Crime data became a hot issue in 2021, as Redfin and Realtor.com executives called for portals to cease providing it, and did so themselves.
Location-based lifestyle decisions have been powering the real estate industry for the last two years. The move from the cities to smaller, open spaces and rural affordability kept agents and lenders busier than they’ve been in years.
Helping buyers better understand where to land is the ever-maturing supply of rich community data, troves of ones and zeros that translate into actionable information. Companies like Local Logic are part of a growing sector of property intelligence resources that can be leveraged by the single family or an institutional real estate developer.
The partnership will overlay CrimeoMeter’s connections to official crime reports from police departments and other crime data sources with Local Logic users’ existing feature set.
“Over the years, the request for crime data has become a frequent inquiry from users,” said Vincent-Charles Hodder, CEO and co-founder at Local Logic, in a statement. “With CrimeoMeter, we are supporting our real estate investor clients, as well as user base, to determine how a location is quantified, and ultimately allowing us to deliver a continuously comprehensive look into location.”

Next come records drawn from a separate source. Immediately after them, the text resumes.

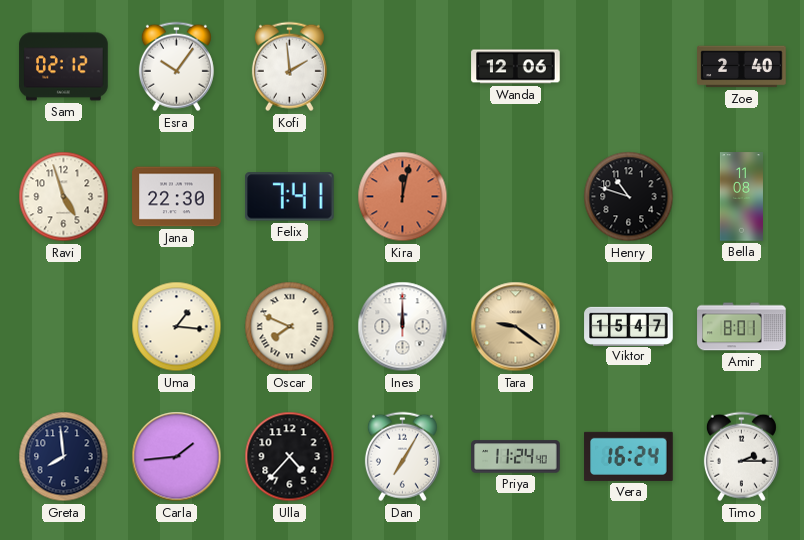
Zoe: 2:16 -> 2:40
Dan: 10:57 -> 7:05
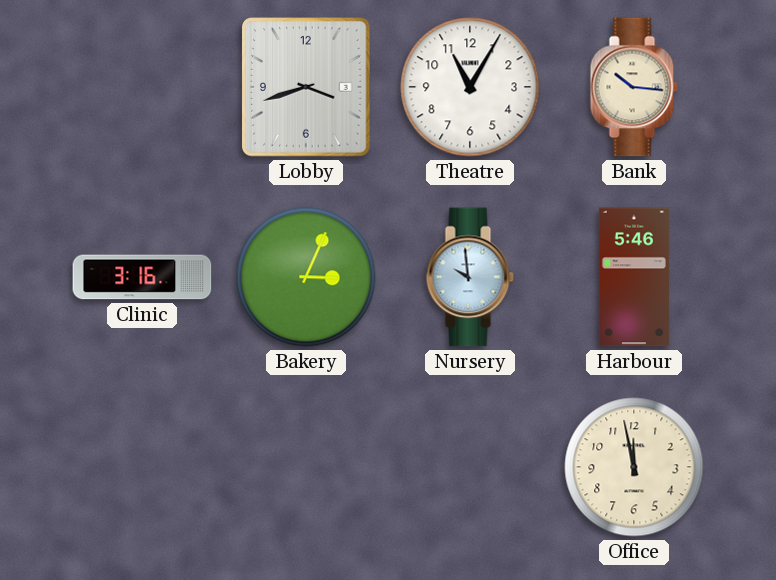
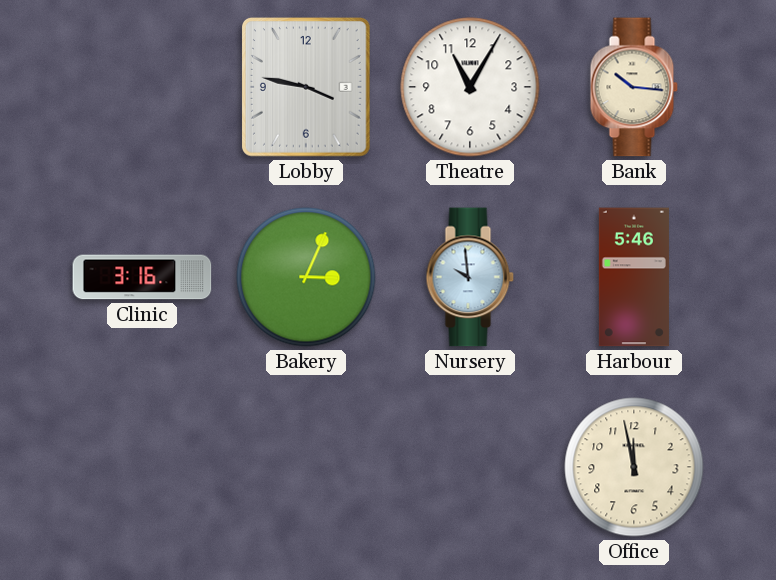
Lobby: 3:42 -> 3:47
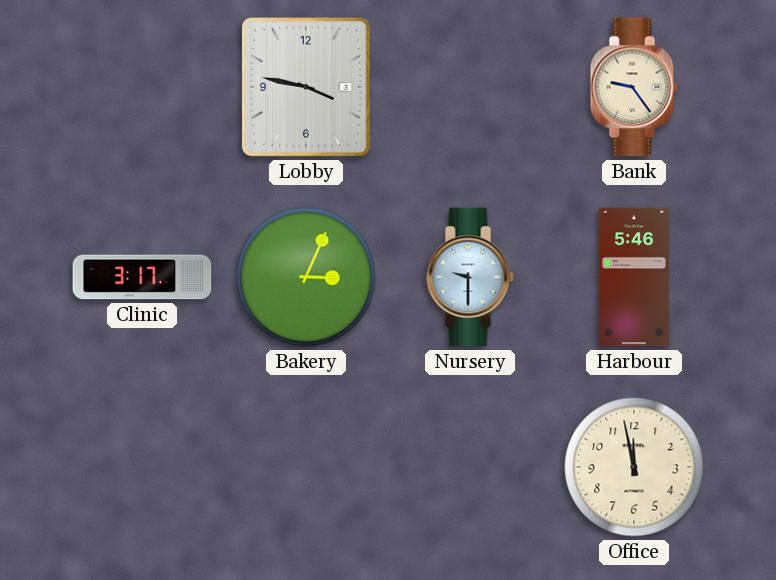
Theatre: 11:05 -> none
Bank: 10:16 -> 9:24
Clinic: 3:16 -> 3:17
Nursery: 9:59 -> 9:30
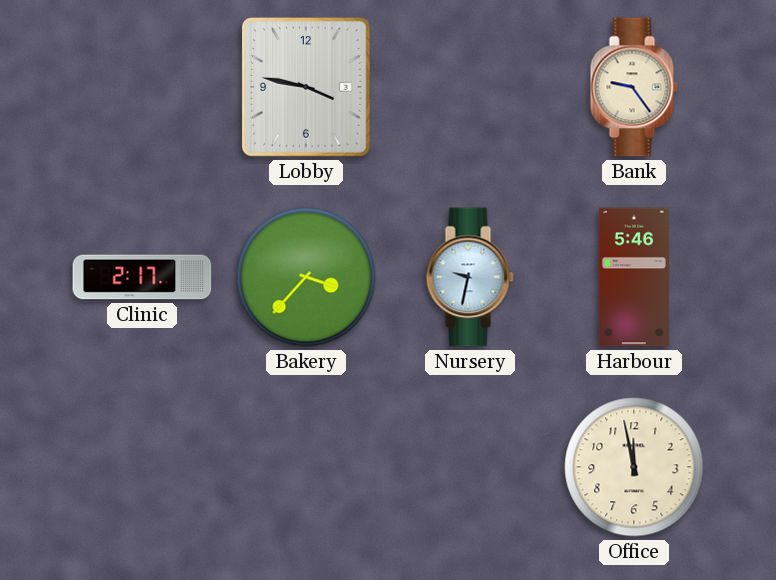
Clinic: 3:17 -> 2:17
Bakery: 3:04 -> 3:37
Nursery: 9:30 -> 9:32
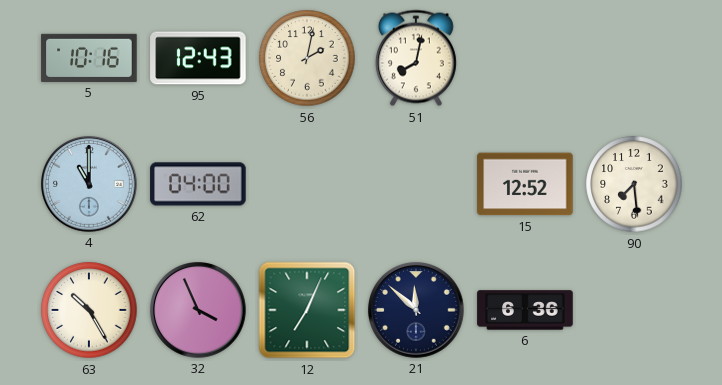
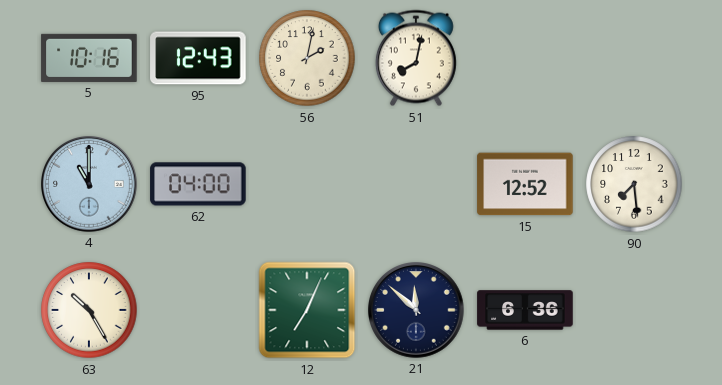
32: 3:56 -> none
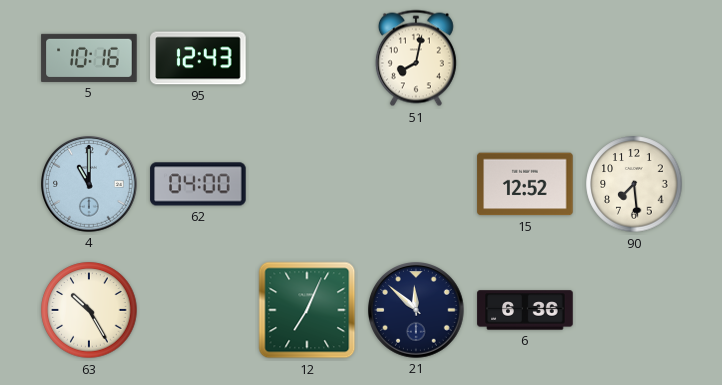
56: 2:02 -> none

Local Logic was reviewed by Inman in 2017, meaning it’s now working with almost five more years of information to help its clients make an array of real estate decisions, from investment locations to empowering a listing presentation.
In 2020, it rolled out a data plugin to enhance listing information on broker and agent websites, Inman reported. Whereas before it shared surface-level information about restaurants and parks, now it unearths volumes of usable bits on transportation trends, noise levels, and zoning, among other factors that help people choose where to live and build.
In 2021, it connected with environmental information and reporting solution, ClimateCheck.
Local Logic’s tools churn data from social, public, private and a host of other sources into usable metrics like walkability and wellness. With CrimeoMeter’s infusion, “the company will provide critical information on safety and its potential effect on revenue and operating costs for real estate investors,” the release said.
Revaluate and TopHap are companies similar to Local Logic, each manipulating what’s behind the scenes to show everyone what’s actually right in front of them. Whereas the former creates likely-to-sell profiles from its algorithms, TopHap offers a nationwide data visualization software through a dynamic mapping experience.
Inman reported on a blog post written by Realtor.com CEO David Doctorow, in which he wrote that “earlier this month, we removed the crime map layer from all search results on Realtor.com to rethink the safety information we share on Realtor.com and how we can best integrate it as part of a consumer’s home search experience.”
At the heart of the debate are fair housing laws. Crime numbers don’t always tell the whole story about a community’s relationship with crime. It can lead to stereotyping and unfair assumptions.
“We believe that Redfin — and all real estate sites — should not show neighborhood crime data,” said Chief Growth Officer Christian Taubman, in a similar [blog post] at the time, entitled, “Neighborhood Crime data doesn’t belong on real estate sites.”
Safety information, not crime stats, are what Taubman believes consumers want.
Nadim Curi, CEO and co-founder CrimeoMeter, said that it’s critical that people have access to information about the crime happening around them, especially when considering new communities.
“Crime is invisible and results in a significant impact on people’s lives, so it’s very important for people to have easy access to up-to-date crime data and public safety information to make informed and better decisions,” he said in the release. “We’re incredibly excited to partner with Local Logic.”
Real estate agents’ ability to directly share crime data can be vague, and how much they can say varies by state.
A traditional tactic is to be “the source of the source.” In other words, telling a client where to look for crime data.
“Talk to people in the neighborhood, get involved there, and see if it feels like a fit,” she said. “The reality is that your clients are more likely to ensure their safety by being careful of the company they keep within their home and by setting personal boundaries on inappropriate behavior by their own family and friends. Without that, all the numbers in the world can’t keep them safe.”